IVF first succeeded during the late 1970s. While Jimmy Carter was still President much work was done to study the ethics and mechanics of progress on the issue in the USA. However, when Ronald Reagan replaced him, funding for the subject was cut to nothing, and since then the state of the art has developed in other countries much more than it has here. Places like Israel and Italy where birth is very important are where the state of the art is advancing rapidly. Considerable progress is also being made in Scandinavian Countries like Sweden, where they have socialized medicine. On the other hand, Germany is very restrictive on work in this area, mostly because of their collective memory of the WWII era.
There was much Q & A, and during that many points came out:
Using IVF it is possible for a child to have five parents. The genetic father, the genetic mother, the mother that brings the fetus to term, and the parents that raise the kid to an adult.
Fathers have much better luck supplying sperm while they are still young enough to provide healthy germ plasm than mothers. Many guys provide the stuff to be frozen before they have radiation or chemotherapy for cancer, and it works out for them. It is rare for mothers to have such luck.
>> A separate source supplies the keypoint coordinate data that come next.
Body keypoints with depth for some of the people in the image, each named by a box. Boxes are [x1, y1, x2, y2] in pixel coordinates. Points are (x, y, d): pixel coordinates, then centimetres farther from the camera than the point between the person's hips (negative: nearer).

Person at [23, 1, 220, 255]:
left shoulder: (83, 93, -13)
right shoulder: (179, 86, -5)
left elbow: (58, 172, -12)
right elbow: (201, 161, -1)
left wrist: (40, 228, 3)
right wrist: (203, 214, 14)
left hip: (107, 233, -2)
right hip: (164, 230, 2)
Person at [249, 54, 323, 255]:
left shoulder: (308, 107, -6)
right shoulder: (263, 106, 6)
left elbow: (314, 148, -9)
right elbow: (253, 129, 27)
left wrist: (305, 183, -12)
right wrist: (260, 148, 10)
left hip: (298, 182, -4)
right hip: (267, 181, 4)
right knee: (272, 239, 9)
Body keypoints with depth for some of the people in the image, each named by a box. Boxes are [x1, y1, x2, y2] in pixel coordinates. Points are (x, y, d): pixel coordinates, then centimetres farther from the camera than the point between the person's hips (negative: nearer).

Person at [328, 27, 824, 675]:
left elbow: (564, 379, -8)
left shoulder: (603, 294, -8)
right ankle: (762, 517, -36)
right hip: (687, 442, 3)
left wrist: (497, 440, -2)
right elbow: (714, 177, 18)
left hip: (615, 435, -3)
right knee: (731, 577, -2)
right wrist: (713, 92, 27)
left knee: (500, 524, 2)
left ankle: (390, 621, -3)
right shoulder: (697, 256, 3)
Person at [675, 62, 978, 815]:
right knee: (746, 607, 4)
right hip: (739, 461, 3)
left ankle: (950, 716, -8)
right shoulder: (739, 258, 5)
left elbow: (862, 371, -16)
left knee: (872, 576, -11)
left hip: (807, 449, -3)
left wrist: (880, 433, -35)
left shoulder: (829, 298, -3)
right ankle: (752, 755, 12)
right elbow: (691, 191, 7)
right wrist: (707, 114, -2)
A woman in her thirties has about a 50/50 chance of becoming pregnant from a cycle of egg harvesting and IVF. For a woman in her forties it is more like a 1 in 5 chance of becoming pregnant. However, they can improve their chances by trying for several cycles in a row.
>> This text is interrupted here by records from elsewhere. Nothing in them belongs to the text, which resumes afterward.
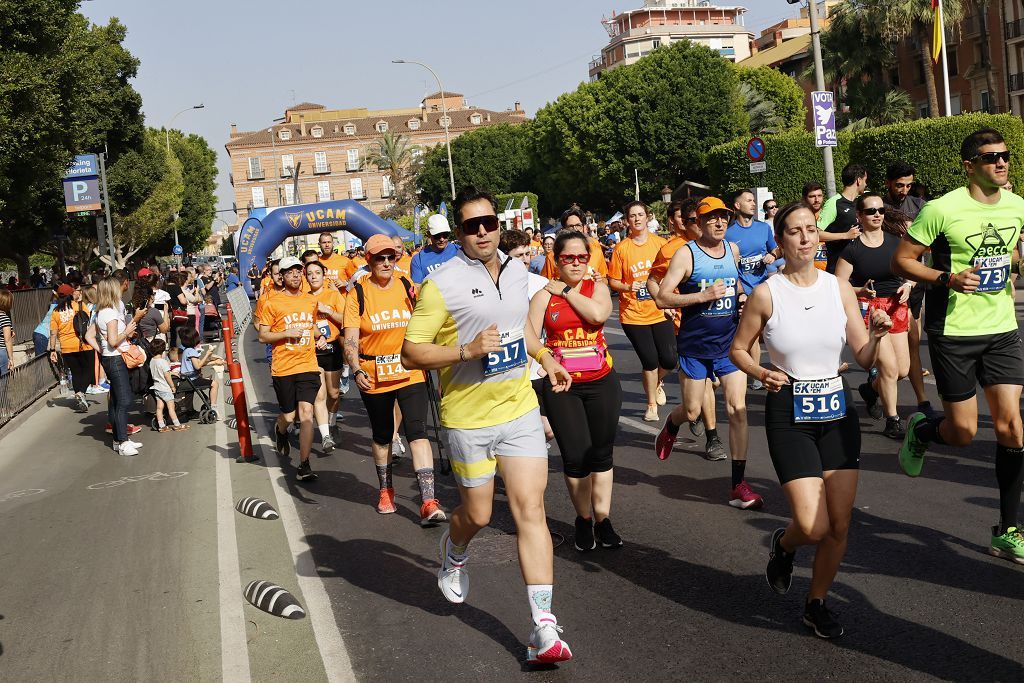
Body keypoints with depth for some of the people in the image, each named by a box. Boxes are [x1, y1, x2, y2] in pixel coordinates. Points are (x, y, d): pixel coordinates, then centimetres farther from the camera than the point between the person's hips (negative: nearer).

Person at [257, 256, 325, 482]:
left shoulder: (311, 301, 11)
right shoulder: (272, 303, -3)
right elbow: (263, 336, -2)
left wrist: (318, 336, 9)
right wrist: (286, 333, -16)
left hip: (308, 365, 2)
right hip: (283, 368, -2)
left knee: (306, 412, -11)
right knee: (288, 415, 8)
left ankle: (304, 466, -8)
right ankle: (280, 431, 47)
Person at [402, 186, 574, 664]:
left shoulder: (516, 270, 5)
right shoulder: (443, 283, -14)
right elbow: (410, 355, -15)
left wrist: (546, 359, 21)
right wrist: (467, 350, -26)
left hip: (520, 410, 4)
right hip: (469, 416, -4)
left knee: (530, 510, -4)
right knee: (477, 515, 11)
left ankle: (544, 629, -3)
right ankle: (454, 553, 49)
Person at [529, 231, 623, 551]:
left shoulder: (597, 287, 5)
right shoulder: (544, 294, 1)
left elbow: (598, 313, -17)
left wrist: (566, 290, -9)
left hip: (601, 383, 2)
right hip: (561, 386, -2)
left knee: (602, 453, 8)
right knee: (575, 457, -5)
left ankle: (602, 519, 20)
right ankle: (583, 518, 15)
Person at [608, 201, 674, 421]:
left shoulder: (661, 243, 1)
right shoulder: (621, 248, -2)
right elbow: (613, 281, 1)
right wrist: (628, 287, -18)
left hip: (660, 311, 1)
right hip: (633, 314, -1)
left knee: (669, 360, -2)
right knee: (649, 361, 0)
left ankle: (658, 382, 34)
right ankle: (652, 404, 21)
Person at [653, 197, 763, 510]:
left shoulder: (733, 250, 6)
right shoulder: (686, 254, -10)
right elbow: (663, 298, -15)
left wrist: (742, 295, 5)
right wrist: (703, 296, -24)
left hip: (729, 344, 3)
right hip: (695, 346, -3)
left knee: (738, 409, -7)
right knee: (691, 411, 7)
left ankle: (739, 486, -2)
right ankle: (671, 425, 46)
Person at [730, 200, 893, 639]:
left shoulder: (839, 288, 2)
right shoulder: (766, 294, -7)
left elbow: (865, 358, 4)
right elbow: (738, 349, 4)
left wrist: (877, 334, -17)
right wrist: (763, 374, -14)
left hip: (837, 409, 4)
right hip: (789, 413, -4)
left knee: (840, 524, 4)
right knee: (813, 526, -12)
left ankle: (816, 604, 27)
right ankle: (784, 544, 25)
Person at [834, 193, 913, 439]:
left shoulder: (896, 242, 5)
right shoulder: (852, 250, -6)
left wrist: (908, 285, -6)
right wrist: (861, 291, -21)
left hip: (896, 307, 5)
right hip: (869, 309, -5)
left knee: (903, 370, 5)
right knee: (889, 367, -13)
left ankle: (871, 389, 36)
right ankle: (892, 422, 3)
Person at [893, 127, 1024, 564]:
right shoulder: (943, 209, -13)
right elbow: (901, 261, -8)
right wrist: (947, 277, -23)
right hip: (954, 331, -4)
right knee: (963, 433, -1)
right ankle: (920, 430, 37)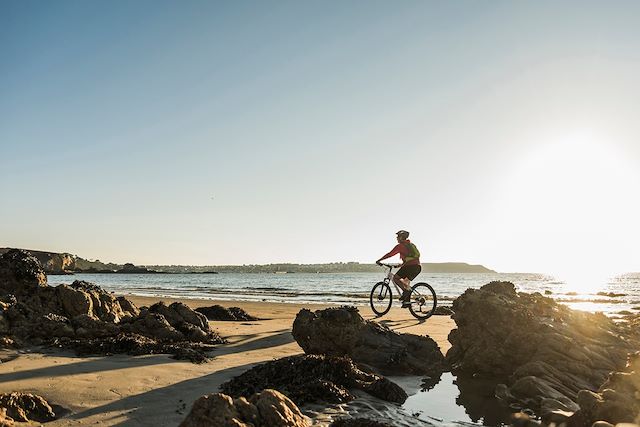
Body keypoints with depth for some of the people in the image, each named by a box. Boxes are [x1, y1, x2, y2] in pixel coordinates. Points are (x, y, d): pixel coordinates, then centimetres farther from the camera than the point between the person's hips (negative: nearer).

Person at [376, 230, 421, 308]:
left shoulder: (400, 246, 3)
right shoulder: (411, 244, 27)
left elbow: (390, 254, 2)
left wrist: (379, 260, 9)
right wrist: (402, 265, 45)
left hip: (411, 266, -8)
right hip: (418, 266, 8)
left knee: (395, 278, -1)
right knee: (405, 281, 23)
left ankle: (406, 290, -20)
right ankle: (406, 301, 14)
Menopause happens when the ovaries run out of eggs. From menarche to their late 30s, woman only develop a few eggs per cycle, and only one of them is released at ovulation. In her later years more eggs per cycle are used up.
Dr. Cedars clinic only sees women up to the age of about 50 for help with their fertility. Some clinics see couples up to a combined age for the man and woman of less than 100. The oldest women to give birth are assisted by doctors in Italy.
The blastocycst of eight cells that is put into the womb is small enough that four to eight of them could fit on the tip of a needle.
Even under the best of conditions, only about one in four natural pregnancies takes. For IVF to even come close to that is remarkable.